Probleme konventioneller Systeme
Viele Wäschereien arbeiten noch mit klassischen Flotations- oder chemischen Behandlungsanlagen. In der Praxis zeigen diese Systeme jedoch häufig deutliche Schwächen: hoher Chemikalienverbrauch, große Entsorgungsmengen, Geruchsprobleme durch Faulprozesse, Korrosion an Anlagentechnik und Infrastruktur oder stark schwankende Einleitwerte. Insbesondere bei unterirdischen Sammelbehältern entstehen häufig Schwefelwasserstoff und andere korrosive Gase, die zu erheblichen Schäden an Schaltschränken und Anlagentechnik führen können. Im beschriebenen Projekt im Baltikum waren die Schaltschränke bereits so stark korrodiert, dass es zu elektrischen Kurzschlüssen und Anlagenstillständen kam.
Moderne „Just-in-time“-Aufbereitungskonzepte vermeiden diese Probleme durch die direkte Behandlung der Prozessströme ohne lange Verweilzeiten.
Im Bereich der Fußbodenmatten- und Mietwäsche ersetzte die installierte Mikrofiltrationsanlage die bestehende chemische Behandlungsanlage nahezu vollständig. Die keramische Membranfiltration arbeitet mit mehreren Filtrationsloops und einer gesamten Filtrationsfläche von 64 m². Die Anlage erreicht Behandlungskapazitäten von bis zu 120–150 m³ pro Tag und wurde speziell auf die stark schwankenden Belastungen aus Mietwäsche und Fußmattenprozessen ausgelegt.

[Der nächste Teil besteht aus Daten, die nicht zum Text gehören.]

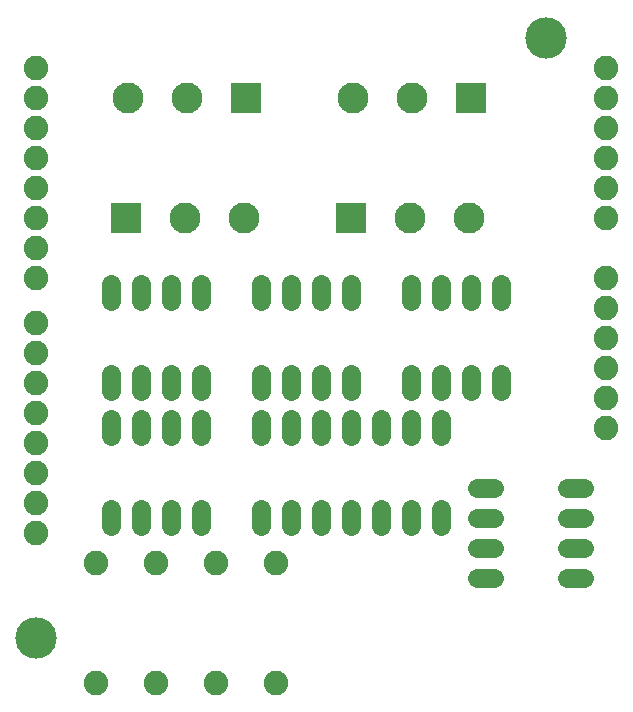
<source format=gbs>
G75*
G70*
%OFA0B0*%
%FSLAX24Y24*%
%IPPOS*%
%LPD*%
%AMOC8*
5,1,8,0,0,1.08239X$1,22.5*
%
%ADD10C,0.0820*%
%ADD11C,0.1380*%
%ADD12C,0.0640*%
%ADD13R,0.1030X0.1030*%
%ADD14C,0.1030*%
D10*
X003500Y007252D03*
X005500Y007252D03*
X007500Y007252D03*
X009500Y007252D03*
X009500Y011252D03*
X007500Y011252D03*
X005500Y011252D03*
X003500Y011252D03*
X001500Y012252D03*
X001500Y013252D03*
X001500Y014252D03*
X001500Y015252D03*
X001500Y016252D03*
X001500Y017252D03*
X001500Y018252D03*
X001500Y019252D03*
X001500Y020752D03*
X001500Y021752D03*
X001500Y022752D03*
X001500Y023752D03*
X001500Y024752D03*
X001500Y025752D03*
X001500Y026752D03*
X001500Y027752D03*
X020500Y027752D03*
X020500Y026752D03*
X020500Y025752D03*
X020500Y024752D03*
X020500Y023752D03*
X020500Y022752D03*
X020500Y020752D03*
X020500Y019752D03*
X020500Y018752D03*
X020500Y017752D03*
X020500Y016752D03*
X020500Y015752D03*
D11*
X018500Y028752D03*
X001500Y008752D03*
D12*
X004000Y012472D02*
X004000Y013032D01*
X005000Y013032D02*
X005000Y012472D01*
X006000Y012472D02*
X006000Y013032D01*
X007000Y013032D02*
X007000Y012472D01*
X009000Y012472D02*
X009000Y013032D01*
X010000Y013032D02*
X010000Y012472D01*
X011000Y012472D02*
X011000Y013032D01*
X012000Y013032D02*
X012000Y012472D01*
X013000Y012472D02*
X013000Y013032D01*
X014000Y013032D02*
X014000Y012472D01*
X015000Y012472D02*
X015000Y013032D01*
X016220Y012752D02*
X016780Y012752D01*
X016780Y013752D02*
X016220Y013752D01*
X015000Y015472D02*
X015000Y016032D01*
X015000Y016972D02*
X015000Y017532D01*
X016000Y017532D02*
X016000Y016972D01*
X017000Y016972D02*
X017000Y017532D01*
X017000Y019972D02*
X017000Y020532D01*
X016000Y020532D02*
X016000Y019972D01*
X015000Y019972D02*
X015000Y020532D01*
X014000Y020532D02*
X014000Y019972D01*
X014000Y017532D02*
X014000Y016972D01*
X014000Y016032D02*
X014000Y015472D01*
X013000Y015472D02*
X013000Y016032D01*
X012000Y016032D02*
X012000Y015472D01*
X011000Y015472D02*
X011000Y016032D01*
X011000Y016972D02*
X011000Y017532D01*
X010000Y017532D02*
X010000Y016972D01*
X010000Y016032D02*
X010000Y015472D01*
X009000Y015472D02*
X009000Y016032D01*
X009000Y016972D02*
X009000Y017532D01*
X009000Y019972D02*
X009000Y020532D01*
X010000Y020532D02*
X010000Y019972D01*
X011000Y019972D02*
X011000Y020532D01*
X012000Y020532D02*
X012000Y019972D01*
X012000Y017532D02*
X012000Y016972D01*
X016220Y011752D02*
X016780Y011752D01*
X016780Y010752D02*
X016220Y010752D01*
X019220Y010752D02*
X019780Y010752D01*
X019780Y011752D02*
X019220Y011752D01*
X019220Y012752D02*
X019780Y012752D01*
X019780Y013752D02*
X019220Y013752D01*
X007000Y015472D02*
X007000Y016032D01*
X007000Y016972D02*
X007000Y017532D01*
X006000Y017532D02*
X006000Y016972D01*
X006000Y016032D02*
X006000Y015472D01*
X005000Y015472D02*
X005000Y016032D01*
X005000Y016972D02*
X005000Y017532D01*
X004000Y017532D02*
X004000Y016972D01*
X004000Y016032D02*
X004000Y015472D01*
X004000Y019972D02*
X004000Y020532D01*
X005000Y020532D02*
X005000Y019972D01*
X006000Y019972D02*
X006000Y020532D01*
X007000Y020532D02*
X007000Y019972D01*
D13*
X004500Y022752D03*
X008500Y026752D03*
X012000Y022752D03*
X016000Y026752D03*
D14*
X014031Y026752D03*
X012063Y026752D03*
X013969Y022752D03*
X015937Y022752D03*
X008437Y022752D03*
X006469Y022752D03*
X006531Y026752D03*
X004563Y026752D03*
M02*

</source>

Dabei konnte das Abwasser mehr als 70-fach aufkonzentriert werden, der Chemikalienverbrauch in der Abwasserbehandlung drastisch reduziert werden sowieeine stabile und sichere Einleitung erreicht werden. Im gereinigten Wasser konnten unter anderem folgende Werte erzielt werden:
- 99% Entfernung von Mikroplastik
- ca. 96 % CSB-Reduktion
- ca. 95 % FOG-Entfernung
- ca. 99 % TSS-Entfernung
- ca. 97 % Tensid-Entfernung
Neben der sicheren Einhaltung von Umweltauflagen steht zunehmend auch die wirtschaftliche Optimierung im Fokus. Moderne Kreislaufführungssysteme bieten hierbei mehrere Vorteile gleichzeitig:
- deutlich geringerer Wasserverbrauch
- reduzierter Energieeinsatz
- minimaler Chemikalienbedarf
- geringere Entsorgungskosten
- vollautomatisierter Betrieb
- hohe Prozessstabilität
Insbesondere geschlossene Kreislaufkonzepte bieten großes Potenzial, um Wasserverbrauch, Energiebedarf und Betriebskosten dauerhaft zu senken und gleichzeitig zukünftige Umweltanforderungen sicher zu erfüllen.